На другой день я с большим трепетом пошёл на урок к Анне Николаевне. Но она ни словом не обмолвилась о моём выступлении, и всё обошлось благополучно. Я усердно принялся за сонату Листа. И, странное дело: пока оставался месяц до экзамена, казалось, что это ещё так нескоро, а когда осталось три недели, то экзамен очутился вдруг на носу. Анна Николаевна не сделала мне никаких указаний при изучении сонаты, так что выучил я её совершенно самостоятельно. Чем дальше, тем соната шла лучше, а главное, уж очень много было пылу. На генеральной репетиции в Малом зале я сыграл её совсем хорошо, только немножко много сопел и немного утрировал ff. Мне на это справедливо возражали, что сильное ff хорошо, но не в той степени, когда оно становится неприятным.

Настало четвёртое мая, день экзамена, как раз в тот же день, что и в прошлом году. Только в этом году играло двадцать четыре человека и все в один день. Я был поставлен одиннадцатым номером, номер не высокий, но дело в том, что я заключал первое отделение, причём заключал целую плеяду очень недурных мальчишек, именно: Ахрона, Шмаевского, Штембера и Виноградова. Такое расположение очень мне польстило.

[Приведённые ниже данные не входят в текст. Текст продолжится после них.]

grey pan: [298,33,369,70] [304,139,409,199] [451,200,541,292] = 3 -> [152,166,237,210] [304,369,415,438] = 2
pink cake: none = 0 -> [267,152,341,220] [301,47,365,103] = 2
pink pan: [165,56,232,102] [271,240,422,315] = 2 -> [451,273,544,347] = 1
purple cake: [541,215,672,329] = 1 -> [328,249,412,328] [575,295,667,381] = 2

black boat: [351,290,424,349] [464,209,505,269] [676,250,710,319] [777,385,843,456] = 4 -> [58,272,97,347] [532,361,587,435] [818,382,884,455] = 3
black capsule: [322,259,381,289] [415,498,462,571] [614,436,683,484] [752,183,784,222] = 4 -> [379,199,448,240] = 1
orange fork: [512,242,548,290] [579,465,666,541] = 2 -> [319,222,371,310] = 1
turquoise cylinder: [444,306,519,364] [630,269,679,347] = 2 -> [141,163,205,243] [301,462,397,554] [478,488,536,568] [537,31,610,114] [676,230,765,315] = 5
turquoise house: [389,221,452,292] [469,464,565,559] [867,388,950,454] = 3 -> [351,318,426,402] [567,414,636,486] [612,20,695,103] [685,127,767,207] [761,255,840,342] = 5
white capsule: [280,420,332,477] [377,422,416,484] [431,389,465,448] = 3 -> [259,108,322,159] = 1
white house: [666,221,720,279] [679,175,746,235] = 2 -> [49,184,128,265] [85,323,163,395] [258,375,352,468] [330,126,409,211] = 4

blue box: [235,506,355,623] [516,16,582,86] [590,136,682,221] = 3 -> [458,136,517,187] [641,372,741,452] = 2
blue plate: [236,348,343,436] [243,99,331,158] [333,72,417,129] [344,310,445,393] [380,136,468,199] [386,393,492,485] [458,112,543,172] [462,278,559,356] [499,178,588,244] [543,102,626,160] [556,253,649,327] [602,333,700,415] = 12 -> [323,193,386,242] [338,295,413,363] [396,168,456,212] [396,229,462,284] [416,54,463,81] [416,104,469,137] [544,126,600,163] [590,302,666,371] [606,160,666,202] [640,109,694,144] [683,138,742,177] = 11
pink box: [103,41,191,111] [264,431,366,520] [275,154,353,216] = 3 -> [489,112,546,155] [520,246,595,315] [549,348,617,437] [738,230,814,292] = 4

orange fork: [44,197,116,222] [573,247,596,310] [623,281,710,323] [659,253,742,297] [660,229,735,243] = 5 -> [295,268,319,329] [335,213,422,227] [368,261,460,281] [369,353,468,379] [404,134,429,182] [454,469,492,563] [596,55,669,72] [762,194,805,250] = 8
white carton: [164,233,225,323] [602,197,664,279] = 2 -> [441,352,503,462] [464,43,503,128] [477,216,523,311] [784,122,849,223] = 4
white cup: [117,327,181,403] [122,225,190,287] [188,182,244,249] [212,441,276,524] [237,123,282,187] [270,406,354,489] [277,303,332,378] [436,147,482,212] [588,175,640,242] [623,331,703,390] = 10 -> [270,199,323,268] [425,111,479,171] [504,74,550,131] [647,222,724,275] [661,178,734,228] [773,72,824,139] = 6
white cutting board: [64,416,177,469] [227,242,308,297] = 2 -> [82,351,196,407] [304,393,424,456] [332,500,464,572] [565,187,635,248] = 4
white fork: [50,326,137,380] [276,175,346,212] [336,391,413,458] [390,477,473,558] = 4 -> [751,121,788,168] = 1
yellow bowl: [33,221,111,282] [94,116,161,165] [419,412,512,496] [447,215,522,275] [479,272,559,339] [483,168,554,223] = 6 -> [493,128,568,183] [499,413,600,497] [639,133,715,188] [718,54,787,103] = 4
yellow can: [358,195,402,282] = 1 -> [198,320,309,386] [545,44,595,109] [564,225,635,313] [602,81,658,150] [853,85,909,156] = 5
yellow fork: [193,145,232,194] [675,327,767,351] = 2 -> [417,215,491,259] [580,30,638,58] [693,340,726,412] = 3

Перед игрой я волновался мало, меньше, чем предполагал. А сев за рояль, на эстраде с приятностью почувствовал, что совсем спокоен и владею собой. Игра пошла хорошо. Я чувствовал, что играю интересную вещь. В фуге я боялся сбиться и заранее приготовил несколько мест, куда бы можно было скакнуть, если сойду с рельс. Но я благополучно миновал всю фугу и, когда она кончилась, взял и сбился. Но я ни капли не потерялся, промодулировал в стиле исполняемой музыки и вышел на чистую дорогу. В репризе я опять сбился, но на этот раз так удачно и так стильно подошёл к следующему музыкальному периоду, что кроме удовольствия это ничего не доставило, а в публике - ручаюсь - никто ничего не заметил. Когда я кончил мою двадцатипятиминутную сонатищу и под солидные аплодисменты ушёл с эстрады, в зале сделали антракт. Моё возвращение с эстрады в публику было чрезвычайно триумфально. Меня поздравляли и мне удивлялись; по порядку: Штембер, Рудавская, Мясковский, Ганзен, родственники (шесть человек), Голубовская. Эта осталась особенно у меня в памяти. Есипова очень похвалила, Ильин, конечно, Глазунов тоже похвалил, но нашёл, что я слишком скоро играл фугу, а что сбился - это ничего, это даже хорошо, что нашёлся. (Курьёз: мама лицом к лицу столкнулась с Есиповой, отрекомендовалась ей и в лестных выражениях поблагодарила её за меня. Анна Николаевна протянула лапку (левую) и сказала: «Он делает успехи, я им очень довольна». Гм!... То ли Анна Николаевна говорила месяц тому назад).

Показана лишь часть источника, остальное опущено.